Boosting Unsupervised Segmentation Learning
Alp Eren Sari, Francesco Locatello, Paolo Favaro
TL;DR
This work tackles the limited resolution of unsupervised segmentation masks produced by state-of-the-art methods that rely on downsampled features. It introduces two practical techniques: guided filtering using the luminance channel as guidance to refine segmentation masks with negligible compute overhead, and a multi-scale consistency criterion implemented via a teacher-student framework with a cropping-based equivariance loss $L_{eq}$ and a stop-gradient mechanism to prevent mask collapse. The methods deliver SotA results on unsupervised saliency benchmarks DUT-OMRON, DUTS-TE, and ECSSD, and yield improvements in CorLoc for unsupervised single-object detection on VOC and COCO20K, while remaining backbones-agnostic.
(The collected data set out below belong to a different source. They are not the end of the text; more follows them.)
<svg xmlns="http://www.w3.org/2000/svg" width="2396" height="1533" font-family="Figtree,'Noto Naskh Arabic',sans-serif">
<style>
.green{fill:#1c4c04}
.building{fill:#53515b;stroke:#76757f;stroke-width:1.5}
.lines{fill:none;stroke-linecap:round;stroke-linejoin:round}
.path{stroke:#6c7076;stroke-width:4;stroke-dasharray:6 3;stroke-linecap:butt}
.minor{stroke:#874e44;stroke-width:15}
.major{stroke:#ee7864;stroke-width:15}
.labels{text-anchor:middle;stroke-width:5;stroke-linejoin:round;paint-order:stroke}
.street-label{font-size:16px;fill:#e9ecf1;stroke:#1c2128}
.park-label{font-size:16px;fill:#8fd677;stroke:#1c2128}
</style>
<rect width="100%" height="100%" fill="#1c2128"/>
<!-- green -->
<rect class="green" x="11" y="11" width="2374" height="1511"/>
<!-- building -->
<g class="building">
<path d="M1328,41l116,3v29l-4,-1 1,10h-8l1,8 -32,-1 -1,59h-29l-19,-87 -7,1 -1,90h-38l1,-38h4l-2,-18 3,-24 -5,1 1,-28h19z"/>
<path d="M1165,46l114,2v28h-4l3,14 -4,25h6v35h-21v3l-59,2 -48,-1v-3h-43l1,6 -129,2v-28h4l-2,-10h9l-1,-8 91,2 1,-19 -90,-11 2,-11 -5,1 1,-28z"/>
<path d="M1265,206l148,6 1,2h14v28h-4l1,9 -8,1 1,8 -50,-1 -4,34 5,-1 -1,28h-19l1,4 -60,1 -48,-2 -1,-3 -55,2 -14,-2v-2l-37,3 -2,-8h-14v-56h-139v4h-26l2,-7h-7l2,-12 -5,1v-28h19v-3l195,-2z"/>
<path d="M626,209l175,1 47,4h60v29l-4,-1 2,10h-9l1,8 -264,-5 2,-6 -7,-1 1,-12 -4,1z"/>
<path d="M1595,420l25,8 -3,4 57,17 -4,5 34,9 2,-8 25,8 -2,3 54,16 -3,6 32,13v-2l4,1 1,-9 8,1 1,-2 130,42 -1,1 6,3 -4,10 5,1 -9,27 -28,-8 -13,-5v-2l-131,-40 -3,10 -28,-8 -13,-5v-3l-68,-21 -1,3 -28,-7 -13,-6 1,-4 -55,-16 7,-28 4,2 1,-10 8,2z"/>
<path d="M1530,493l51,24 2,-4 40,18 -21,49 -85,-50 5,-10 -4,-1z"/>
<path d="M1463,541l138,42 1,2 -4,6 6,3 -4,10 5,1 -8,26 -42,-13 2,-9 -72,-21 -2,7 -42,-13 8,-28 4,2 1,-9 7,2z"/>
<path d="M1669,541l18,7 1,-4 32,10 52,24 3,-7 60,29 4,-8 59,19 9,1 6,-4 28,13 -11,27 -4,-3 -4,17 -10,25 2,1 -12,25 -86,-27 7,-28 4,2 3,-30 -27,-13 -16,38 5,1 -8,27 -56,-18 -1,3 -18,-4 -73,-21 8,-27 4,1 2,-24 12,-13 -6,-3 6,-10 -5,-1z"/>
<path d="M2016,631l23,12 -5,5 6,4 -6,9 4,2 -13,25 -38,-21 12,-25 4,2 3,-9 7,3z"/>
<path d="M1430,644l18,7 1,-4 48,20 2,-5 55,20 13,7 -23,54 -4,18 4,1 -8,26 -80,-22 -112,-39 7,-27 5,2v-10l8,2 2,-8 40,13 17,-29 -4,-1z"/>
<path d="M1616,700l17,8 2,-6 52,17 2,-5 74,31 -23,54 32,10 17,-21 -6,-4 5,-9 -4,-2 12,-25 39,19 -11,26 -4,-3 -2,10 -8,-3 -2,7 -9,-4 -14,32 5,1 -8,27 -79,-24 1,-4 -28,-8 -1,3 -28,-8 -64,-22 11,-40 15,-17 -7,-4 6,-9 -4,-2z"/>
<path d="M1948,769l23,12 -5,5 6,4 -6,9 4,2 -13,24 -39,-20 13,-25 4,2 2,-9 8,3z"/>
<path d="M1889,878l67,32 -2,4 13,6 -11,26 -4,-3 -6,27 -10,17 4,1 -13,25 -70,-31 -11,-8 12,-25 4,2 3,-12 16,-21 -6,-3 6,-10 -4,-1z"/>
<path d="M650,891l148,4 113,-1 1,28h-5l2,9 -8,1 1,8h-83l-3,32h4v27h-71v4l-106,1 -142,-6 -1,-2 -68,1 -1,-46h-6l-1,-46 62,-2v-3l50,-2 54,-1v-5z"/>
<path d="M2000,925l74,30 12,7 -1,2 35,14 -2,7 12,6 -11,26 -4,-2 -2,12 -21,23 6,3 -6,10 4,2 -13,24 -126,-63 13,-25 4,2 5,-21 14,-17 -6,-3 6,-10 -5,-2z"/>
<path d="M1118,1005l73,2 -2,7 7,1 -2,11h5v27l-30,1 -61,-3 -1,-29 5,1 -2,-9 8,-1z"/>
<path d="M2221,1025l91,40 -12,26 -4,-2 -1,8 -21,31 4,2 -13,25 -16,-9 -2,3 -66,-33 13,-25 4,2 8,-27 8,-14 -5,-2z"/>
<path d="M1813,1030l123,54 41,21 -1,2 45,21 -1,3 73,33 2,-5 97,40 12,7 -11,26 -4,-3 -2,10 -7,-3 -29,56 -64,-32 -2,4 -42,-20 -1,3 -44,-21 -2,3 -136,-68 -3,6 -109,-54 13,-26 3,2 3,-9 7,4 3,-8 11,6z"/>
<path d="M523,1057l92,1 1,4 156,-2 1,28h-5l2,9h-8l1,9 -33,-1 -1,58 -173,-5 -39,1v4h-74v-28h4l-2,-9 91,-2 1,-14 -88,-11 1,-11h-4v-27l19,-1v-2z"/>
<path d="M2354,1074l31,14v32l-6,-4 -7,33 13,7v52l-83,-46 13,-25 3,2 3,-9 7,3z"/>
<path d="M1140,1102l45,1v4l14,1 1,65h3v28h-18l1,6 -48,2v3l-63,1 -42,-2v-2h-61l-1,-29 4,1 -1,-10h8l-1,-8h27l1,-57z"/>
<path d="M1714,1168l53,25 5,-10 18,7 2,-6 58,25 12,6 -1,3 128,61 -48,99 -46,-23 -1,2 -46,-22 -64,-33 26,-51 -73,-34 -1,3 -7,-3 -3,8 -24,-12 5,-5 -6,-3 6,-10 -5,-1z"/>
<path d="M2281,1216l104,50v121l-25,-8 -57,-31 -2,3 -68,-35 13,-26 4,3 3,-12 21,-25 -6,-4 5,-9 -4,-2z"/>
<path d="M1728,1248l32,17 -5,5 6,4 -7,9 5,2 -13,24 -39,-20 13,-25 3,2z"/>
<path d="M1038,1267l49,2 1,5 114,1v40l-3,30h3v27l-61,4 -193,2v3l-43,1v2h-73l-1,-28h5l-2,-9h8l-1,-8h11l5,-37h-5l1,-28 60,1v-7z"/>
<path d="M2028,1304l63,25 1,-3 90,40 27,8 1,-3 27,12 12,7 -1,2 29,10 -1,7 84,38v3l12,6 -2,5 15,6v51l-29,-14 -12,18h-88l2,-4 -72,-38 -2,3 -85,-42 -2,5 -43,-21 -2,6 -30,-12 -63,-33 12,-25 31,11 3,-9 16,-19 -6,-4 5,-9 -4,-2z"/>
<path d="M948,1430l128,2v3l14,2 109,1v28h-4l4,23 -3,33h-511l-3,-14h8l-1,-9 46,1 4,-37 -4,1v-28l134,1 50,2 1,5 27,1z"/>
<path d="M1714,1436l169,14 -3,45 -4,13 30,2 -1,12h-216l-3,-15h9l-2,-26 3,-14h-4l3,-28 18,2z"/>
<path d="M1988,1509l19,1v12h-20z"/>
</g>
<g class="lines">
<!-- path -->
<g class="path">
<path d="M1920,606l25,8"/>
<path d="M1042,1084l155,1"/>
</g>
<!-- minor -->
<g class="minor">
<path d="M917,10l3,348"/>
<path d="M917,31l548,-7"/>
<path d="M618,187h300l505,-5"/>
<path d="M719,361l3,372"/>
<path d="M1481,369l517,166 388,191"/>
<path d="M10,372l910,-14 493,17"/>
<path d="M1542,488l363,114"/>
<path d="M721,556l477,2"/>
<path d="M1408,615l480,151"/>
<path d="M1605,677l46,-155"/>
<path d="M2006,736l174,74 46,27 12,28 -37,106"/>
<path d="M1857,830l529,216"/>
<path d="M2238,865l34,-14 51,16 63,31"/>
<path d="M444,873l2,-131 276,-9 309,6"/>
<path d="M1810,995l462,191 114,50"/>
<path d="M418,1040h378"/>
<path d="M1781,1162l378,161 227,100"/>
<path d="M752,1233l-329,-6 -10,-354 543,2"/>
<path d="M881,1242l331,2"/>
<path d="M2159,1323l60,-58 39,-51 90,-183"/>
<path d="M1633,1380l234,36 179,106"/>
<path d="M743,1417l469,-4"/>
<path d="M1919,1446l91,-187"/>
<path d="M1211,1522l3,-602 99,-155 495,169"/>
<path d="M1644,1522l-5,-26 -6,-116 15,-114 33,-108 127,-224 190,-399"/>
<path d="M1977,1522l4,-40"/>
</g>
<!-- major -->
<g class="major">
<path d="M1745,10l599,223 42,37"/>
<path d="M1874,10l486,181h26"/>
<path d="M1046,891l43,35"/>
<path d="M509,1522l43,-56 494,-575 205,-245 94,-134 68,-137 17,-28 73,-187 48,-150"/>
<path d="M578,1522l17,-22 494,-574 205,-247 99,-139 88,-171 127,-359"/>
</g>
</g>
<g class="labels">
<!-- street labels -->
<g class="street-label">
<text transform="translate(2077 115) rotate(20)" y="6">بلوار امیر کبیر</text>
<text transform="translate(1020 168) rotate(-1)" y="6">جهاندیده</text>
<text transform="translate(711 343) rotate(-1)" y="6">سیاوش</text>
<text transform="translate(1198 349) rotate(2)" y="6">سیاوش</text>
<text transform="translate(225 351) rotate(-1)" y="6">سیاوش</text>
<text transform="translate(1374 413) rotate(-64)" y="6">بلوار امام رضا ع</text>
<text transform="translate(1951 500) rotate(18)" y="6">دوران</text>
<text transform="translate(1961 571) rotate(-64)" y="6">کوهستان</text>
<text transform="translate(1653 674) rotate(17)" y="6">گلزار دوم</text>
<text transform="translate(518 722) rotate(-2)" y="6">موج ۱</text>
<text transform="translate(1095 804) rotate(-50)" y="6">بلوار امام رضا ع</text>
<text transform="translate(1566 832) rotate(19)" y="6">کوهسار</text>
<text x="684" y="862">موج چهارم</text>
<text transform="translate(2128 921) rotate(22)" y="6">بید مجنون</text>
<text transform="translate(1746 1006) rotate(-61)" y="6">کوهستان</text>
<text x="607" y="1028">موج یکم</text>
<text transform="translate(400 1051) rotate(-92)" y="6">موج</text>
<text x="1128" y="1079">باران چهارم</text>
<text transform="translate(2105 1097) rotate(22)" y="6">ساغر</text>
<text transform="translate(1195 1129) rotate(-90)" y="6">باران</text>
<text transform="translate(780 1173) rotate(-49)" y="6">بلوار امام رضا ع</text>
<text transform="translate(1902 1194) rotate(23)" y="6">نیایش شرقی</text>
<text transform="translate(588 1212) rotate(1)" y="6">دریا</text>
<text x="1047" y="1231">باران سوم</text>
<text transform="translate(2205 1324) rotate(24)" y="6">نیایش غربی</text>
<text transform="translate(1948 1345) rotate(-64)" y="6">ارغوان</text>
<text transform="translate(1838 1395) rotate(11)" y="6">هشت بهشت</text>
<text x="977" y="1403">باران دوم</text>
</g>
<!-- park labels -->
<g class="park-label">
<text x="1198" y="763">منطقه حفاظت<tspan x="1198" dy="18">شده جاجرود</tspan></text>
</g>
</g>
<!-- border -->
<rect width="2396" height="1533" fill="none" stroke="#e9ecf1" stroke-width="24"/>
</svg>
The approach is modular and easy to apply across diverse unsupervised segmentation methods, with code to be released and extensive ablations demonstrating guided filtering as a key driver of gains.
Abstract
We present two practical improvement techniques for unsupervised segmentation learning. These techniques address limitations in the resolution and accuracy of predicted segmentation maps of recent state-of-the-art methods. Firstly, we leverage image post-processing techniques such as guided filtering to refine the output masks, improving accuracy while avoiding substantial computational costs. Secondly, we introduce a multi-scale consistency criterion, based on a teacher-student training scheme. This criterion matches segmentation masks predicted from regions of the input image extracted at different resolutions to each other. Experimental results on several benchmarks used in unsupervised segmentation learning demonstrate the effectiveness of our proposed techniques.